## Text section
------------

On Fri, May 06, 2022 at 09:16:08PM +0800, Baoquan He wrote:
> On 05/06/22 at 11:22am, Leizhen (ThunderTown) wrote:
> ......  
> > >> @@ -118,8 +159,7 @@ static void __init reserve_crashkernel(void)
> > >>  	if (crash_base)
> > >>  		crash_max = crash_base + crash_size;
> > >>  
> > >> -	/* Current arm64 boot protocol requires 2MB alignment */
> > >> -	crash_base = memblock_phys_alloc_range(crash_size, SZ_2M,
> > >> +	crash_base = memblock_phys_alloc_range(crash_size, CRASH_ALIGN,
> > >>  					       crash_base, crash_max);
> > >>  	if (!crash_base) {
> > >>  		pr_warn("cannot allocate crashkernel (size:0x%llx)\n",
> > > 
> > > I personally like this but let's see how the other thread goes. I guess
> > 
> > Me too. This fallback complicates code logic more than just a little.
> > I'm not sure why someone would rather add fallback than change the bootup
> > options to crashkernel=X,[high|low]. Perhaps fallback to high/low is a better
> > compatible and extended mode when crashkernel=X fails to reserve memory. And
> > the code logic will be much clearer.
> 
> The fallback does complicates code, while it was not made at the
> beginning, but added later. The original crahskernel=xM can only reserve
> low memory under 896M on x86 to be back compatible with the case in which
> normal kernel is x86_64, while kdump kernel could be i386. Then customer
> complained why crashkernel=xM can't be put anywhere so that they don't
> need to know the details of limited low memory and huge high memory fact 
> in system.
> 
> The implementation of fallback is truly complicated, but its use is
> quite simple. And it makes crashkernel reservation setting simple.
> Most of users don't need to know crashkernel=,high, ,low things, unless
> the crashkernel region is too big. Nobody wants to take away 1G or more
> from low memory for kdump just in case bad thing happens, while normal
> kernel itself is seriously impacted by limited low memory.

------------

## Material supplied
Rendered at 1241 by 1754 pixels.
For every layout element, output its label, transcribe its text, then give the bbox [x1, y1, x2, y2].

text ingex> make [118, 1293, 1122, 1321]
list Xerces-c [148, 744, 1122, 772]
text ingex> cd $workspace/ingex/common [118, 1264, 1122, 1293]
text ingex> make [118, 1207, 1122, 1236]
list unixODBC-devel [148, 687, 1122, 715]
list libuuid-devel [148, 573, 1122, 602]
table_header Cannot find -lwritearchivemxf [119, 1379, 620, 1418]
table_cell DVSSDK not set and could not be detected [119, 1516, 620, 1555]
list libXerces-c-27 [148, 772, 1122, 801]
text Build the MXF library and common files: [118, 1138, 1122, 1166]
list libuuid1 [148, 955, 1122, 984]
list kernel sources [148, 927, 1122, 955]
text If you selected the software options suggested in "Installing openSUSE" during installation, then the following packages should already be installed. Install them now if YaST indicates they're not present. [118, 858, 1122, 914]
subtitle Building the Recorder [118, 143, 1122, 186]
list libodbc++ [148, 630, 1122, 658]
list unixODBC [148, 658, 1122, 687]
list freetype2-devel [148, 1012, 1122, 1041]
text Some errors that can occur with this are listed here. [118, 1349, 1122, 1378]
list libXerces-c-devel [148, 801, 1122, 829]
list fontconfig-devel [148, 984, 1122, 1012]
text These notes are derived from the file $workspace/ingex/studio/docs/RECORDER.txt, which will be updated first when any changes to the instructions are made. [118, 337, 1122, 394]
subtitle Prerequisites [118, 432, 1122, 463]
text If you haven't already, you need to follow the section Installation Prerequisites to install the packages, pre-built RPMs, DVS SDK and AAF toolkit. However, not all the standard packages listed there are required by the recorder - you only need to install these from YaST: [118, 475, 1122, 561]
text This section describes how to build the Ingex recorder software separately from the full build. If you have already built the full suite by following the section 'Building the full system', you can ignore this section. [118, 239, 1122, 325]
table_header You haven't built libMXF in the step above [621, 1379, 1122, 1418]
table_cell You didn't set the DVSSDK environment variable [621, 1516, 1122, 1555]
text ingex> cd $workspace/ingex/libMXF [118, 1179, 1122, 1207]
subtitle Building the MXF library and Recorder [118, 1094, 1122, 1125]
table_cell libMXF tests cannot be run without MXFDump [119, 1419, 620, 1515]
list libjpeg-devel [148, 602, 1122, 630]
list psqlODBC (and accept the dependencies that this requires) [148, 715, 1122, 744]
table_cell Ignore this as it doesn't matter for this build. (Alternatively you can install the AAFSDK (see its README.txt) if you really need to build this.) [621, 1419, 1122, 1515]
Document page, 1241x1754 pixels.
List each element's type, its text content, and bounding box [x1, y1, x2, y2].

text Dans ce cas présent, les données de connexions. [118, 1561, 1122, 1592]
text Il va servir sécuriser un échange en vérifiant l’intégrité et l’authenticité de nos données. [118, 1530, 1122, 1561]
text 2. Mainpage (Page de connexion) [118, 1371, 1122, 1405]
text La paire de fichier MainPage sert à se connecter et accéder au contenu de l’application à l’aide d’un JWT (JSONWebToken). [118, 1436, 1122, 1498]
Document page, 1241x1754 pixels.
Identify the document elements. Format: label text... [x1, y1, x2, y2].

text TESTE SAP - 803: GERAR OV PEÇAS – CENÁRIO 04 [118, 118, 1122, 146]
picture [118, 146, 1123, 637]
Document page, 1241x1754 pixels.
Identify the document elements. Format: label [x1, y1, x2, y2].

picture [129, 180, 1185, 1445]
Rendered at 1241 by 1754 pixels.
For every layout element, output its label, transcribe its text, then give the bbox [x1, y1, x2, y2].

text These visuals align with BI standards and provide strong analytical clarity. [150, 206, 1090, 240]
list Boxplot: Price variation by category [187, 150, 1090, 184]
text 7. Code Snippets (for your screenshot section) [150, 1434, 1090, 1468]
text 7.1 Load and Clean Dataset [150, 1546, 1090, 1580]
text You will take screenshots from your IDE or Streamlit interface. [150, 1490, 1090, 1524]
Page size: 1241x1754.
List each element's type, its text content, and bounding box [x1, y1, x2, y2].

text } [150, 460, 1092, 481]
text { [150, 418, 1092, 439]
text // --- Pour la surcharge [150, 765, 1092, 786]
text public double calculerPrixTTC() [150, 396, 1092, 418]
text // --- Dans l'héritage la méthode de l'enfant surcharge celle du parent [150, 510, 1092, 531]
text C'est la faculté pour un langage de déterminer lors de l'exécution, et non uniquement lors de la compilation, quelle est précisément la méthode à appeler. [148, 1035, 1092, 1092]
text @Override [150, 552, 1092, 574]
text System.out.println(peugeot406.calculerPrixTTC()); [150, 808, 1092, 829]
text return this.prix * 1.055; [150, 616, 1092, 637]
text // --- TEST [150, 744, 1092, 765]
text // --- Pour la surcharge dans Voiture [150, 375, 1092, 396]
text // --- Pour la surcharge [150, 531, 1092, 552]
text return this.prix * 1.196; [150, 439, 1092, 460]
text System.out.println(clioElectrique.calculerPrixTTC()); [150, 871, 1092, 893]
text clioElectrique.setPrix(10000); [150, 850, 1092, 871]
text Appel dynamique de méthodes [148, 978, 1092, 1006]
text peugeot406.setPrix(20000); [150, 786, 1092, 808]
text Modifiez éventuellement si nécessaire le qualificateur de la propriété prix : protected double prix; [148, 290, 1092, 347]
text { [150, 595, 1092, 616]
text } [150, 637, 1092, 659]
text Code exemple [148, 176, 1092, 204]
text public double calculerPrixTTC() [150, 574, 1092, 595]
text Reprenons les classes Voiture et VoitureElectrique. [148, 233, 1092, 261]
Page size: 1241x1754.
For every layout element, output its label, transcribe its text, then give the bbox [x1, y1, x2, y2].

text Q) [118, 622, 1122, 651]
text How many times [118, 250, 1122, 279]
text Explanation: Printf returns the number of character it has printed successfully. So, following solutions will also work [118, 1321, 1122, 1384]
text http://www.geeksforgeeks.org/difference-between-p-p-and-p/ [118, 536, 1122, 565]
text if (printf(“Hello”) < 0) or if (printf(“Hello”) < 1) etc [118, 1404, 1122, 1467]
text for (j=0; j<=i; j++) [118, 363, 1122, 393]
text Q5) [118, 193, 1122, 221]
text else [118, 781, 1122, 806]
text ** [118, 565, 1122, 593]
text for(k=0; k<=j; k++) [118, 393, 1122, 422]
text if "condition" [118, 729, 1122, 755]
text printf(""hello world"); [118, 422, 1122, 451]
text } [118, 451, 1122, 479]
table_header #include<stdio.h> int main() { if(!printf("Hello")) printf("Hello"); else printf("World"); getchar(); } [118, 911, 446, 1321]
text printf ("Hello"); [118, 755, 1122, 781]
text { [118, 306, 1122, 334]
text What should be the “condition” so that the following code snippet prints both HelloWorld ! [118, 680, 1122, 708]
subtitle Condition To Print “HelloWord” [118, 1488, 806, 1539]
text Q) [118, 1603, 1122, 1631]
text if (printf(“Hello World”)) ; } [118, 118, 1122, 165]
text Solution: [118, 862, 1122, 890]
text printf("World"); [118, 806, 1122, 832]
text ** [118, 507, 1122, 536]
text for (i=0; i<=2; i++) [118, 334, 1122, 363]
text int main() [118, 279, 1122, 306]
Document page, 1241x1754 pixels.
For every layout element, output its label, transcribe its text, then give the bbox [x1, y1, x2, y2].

------------

## Directions
Pull out everything in the crashkernel email from "On Fri, May" down to "void __init reserve_crashkernel(void)", copying it word for word. The listing comes from a separate source and has no connection to the crashkernel email.

## Solution for this task
On Fri, May 06, 2022 at 09:16:08PM +0800, Baoquan He wrote:
> On 05/06/22 at 11:22am, Leizhen (ThunderTown) wrote:
> ......  
> > >> @@ -118,8 +159,7 @@ static void __init reserve_crashkernel(void)